LOADING BEST MODEL & INTEGRATING CBAM
Loading model from: novelty_files/checkpoints/ddp_best_model.pt


✓ Loaded pretrained weights
✓ Created ViT + CBAM model
  Total parameters: 85.9M
  Trainable parameters: 85.9M

Testing forward pass...
  Input shape:  torch.Size([2, 3, 224, 224])
  Output shape: torch.Size([2, 8])
  ✓ Forward pass successful



## CELL 4: Implement PGD Adversarial Training

PGD (Projected Gradient Descent) generates stronger adversarial examples for robust training.


In [4]:
# ============================================================
# CELL 4: PGD ADVERSARIAL TRAINING
# ============================================================

"""
Projected Gradient Descent (PGD) Adversarial Training:
- Generates adversarial examples by iteratively perturbing inputs
- Projects perturbations to epsilon ball
- Trains model to be robust against these adversarial examples

PGD is stronger than FGSM (Fast Gradient Sign Method) because
it uses multiple iterations to find optimal adversarial direction.
"""

print("\n" + "="*80)
print("IMPLEMENTING PGD ADVERSARIAL TRAINING")
print("="*80)

def pgd_attack(model, images, labels, eps=8/255, alpha=2/255, num_steps=7):
    """
    Generate adversarial examples using PGD (Projected Gradient Descent).

____

**Your goal**
Write out the passage of the PGD adversarial training notebook starting at "LOADING BEST MODEL" and ending at "3, 224, 224])", word for word. None of the data is needed.

____

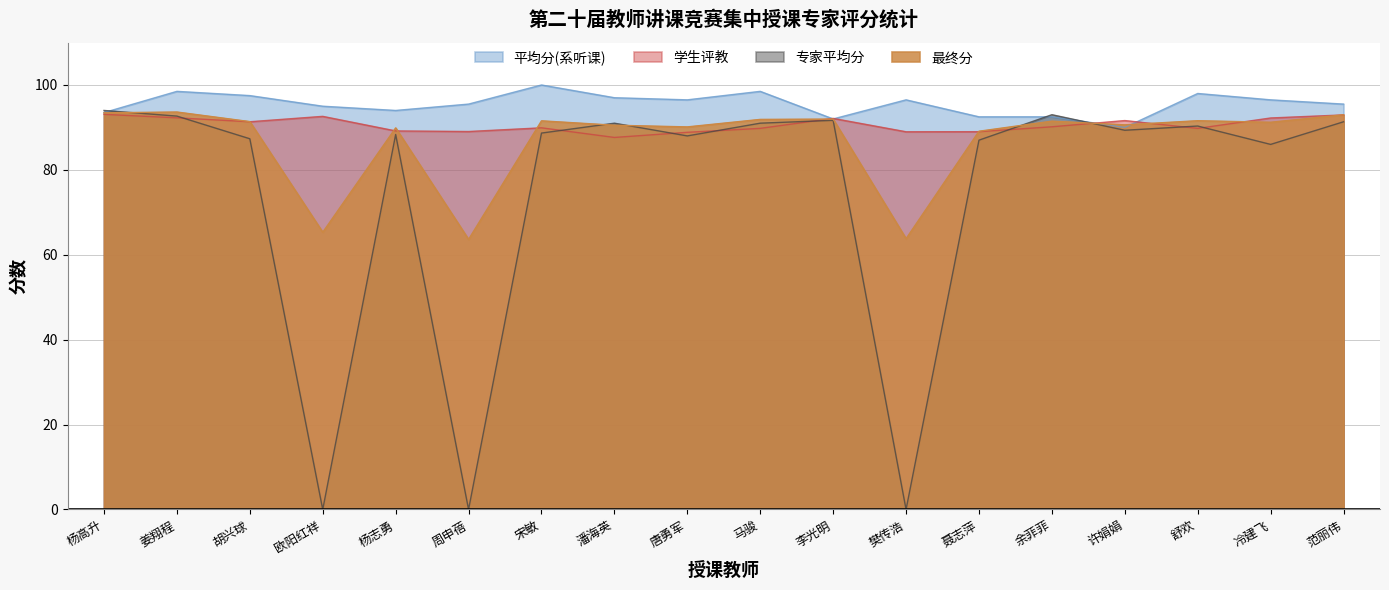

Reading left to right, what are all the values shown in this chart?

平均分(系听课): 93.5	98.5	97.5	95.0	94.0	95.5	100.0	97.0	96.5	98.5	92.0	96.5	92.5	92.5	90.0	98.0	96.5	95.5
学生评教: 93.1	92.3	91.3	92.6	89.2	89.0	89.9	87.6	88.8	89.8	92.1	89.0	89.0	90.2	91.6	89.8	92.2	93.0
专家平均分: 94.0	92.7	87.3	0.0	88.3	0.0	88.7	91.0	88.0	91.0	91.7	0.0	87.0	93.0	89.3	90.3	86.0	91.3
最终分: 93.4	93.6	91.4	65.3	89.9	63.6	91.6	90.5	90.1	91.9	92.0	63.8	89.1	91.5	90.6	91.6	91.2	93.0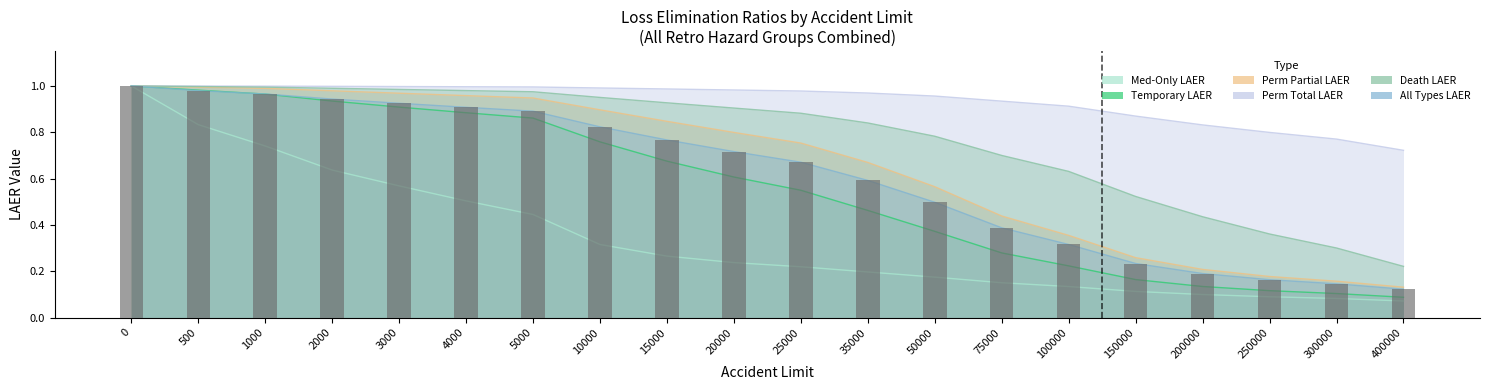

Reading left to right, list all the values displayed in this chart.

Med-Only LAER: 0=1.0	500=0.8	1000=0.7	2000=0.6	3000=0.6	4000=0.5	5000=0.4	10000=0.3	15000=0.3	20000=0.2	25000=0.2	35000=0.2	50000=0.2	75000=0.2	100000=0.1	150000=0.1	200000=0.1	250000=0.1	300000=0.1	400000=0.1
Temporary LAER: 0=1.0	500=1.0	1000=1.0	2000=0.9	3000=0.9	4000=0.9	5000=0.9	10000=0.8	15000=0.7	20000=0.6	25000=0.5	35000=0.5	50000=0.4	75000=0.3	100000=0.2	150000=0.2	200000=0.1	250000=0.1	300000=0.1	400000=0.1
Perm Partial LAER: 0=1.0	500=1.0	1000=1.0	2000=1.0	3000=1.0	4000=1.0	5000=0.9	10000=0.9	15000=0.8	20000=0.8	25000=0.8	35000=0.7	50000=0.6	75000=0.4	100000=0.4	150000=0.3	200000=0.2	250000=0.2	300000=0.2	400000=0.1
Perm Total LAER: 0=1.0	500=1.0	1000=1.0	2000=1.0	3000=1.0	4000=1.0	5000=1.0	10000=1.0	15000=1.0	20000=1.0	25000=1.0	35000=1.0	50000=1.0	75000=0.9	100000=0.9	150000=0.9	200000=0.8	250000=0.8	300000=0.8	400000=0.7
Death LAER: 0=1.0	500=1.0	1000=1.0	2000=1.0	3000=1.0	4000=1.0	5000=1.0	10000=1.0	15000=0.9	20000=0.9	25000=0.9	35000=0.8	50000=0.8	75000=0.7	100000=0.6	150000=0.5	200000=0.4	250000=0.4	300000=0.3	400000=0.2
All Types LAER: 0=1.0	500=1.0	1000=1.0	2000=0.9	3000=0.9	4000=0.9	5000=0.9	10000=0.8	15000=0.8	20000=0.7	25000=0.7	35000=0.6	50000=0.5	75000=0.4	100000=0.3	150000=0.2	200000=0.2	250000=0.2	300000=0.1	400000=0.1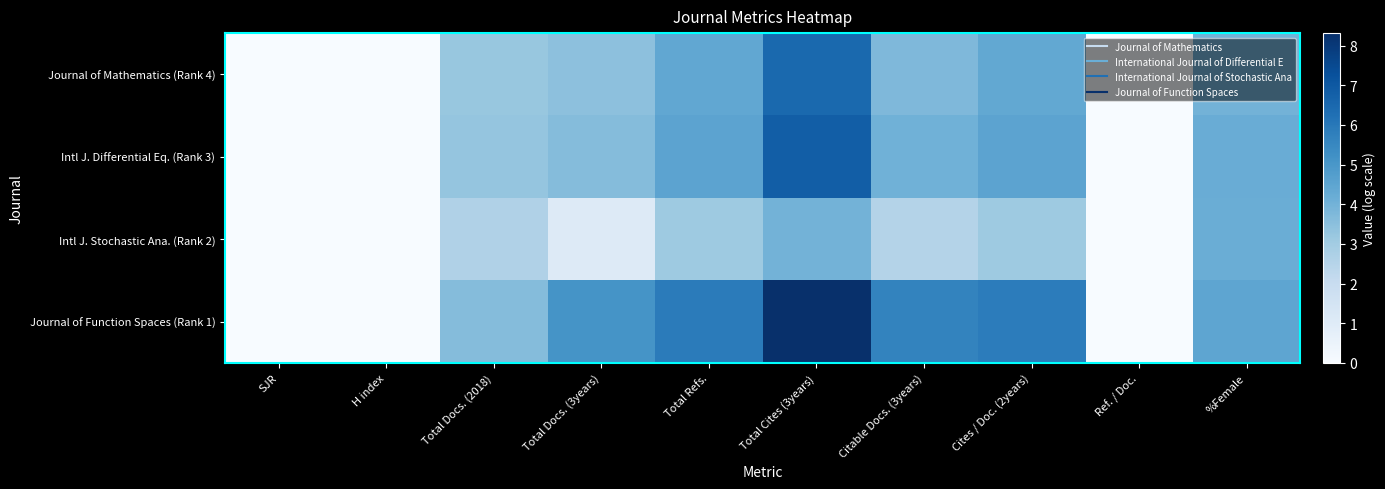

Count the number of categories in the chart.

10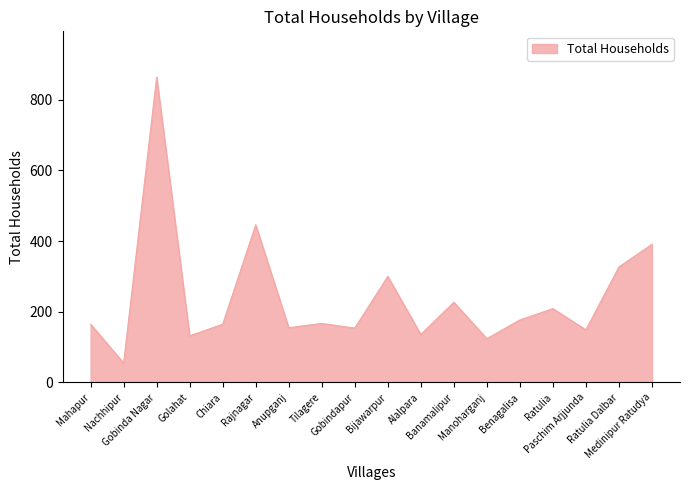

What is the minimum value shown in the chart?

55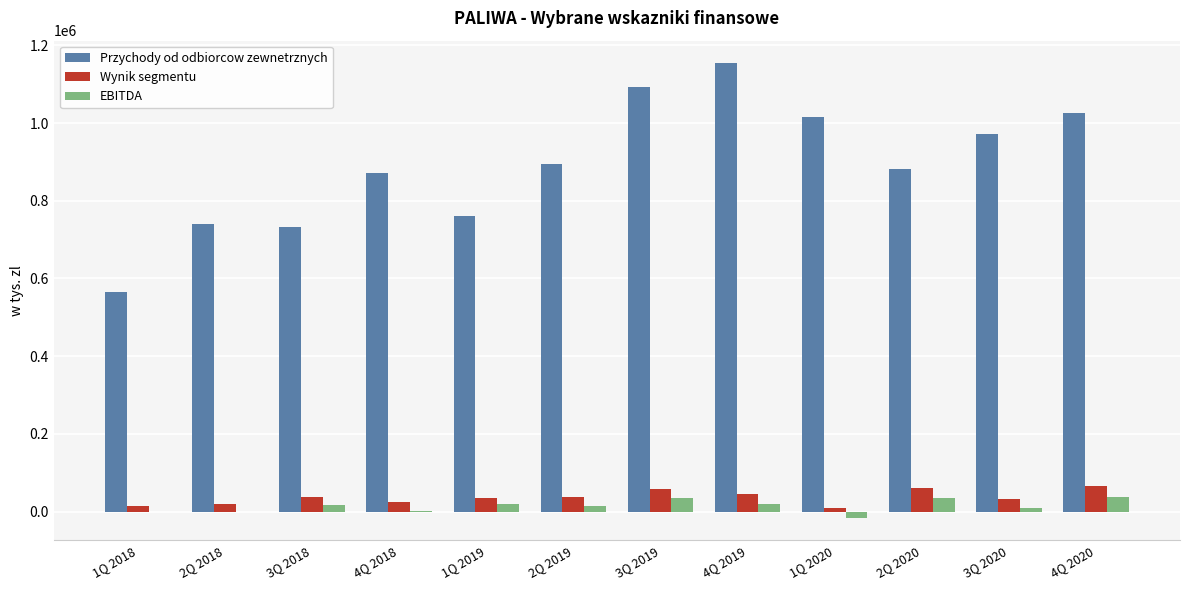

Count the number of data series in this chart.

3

____

**Answer**
LOADING BEST MODEL & INTEGRATING CBAM
Loading model from: novelty_files/checkpoints/ddp_best_model.pt


✓ Loaded pretrained weights
✓ Created ViT + CBAM model
  Total parameters: 85.9M
  Trainable parameters: 85.9M

Testing forward pass...
  Input shape:  torch.Size([2, 3, 224, 224])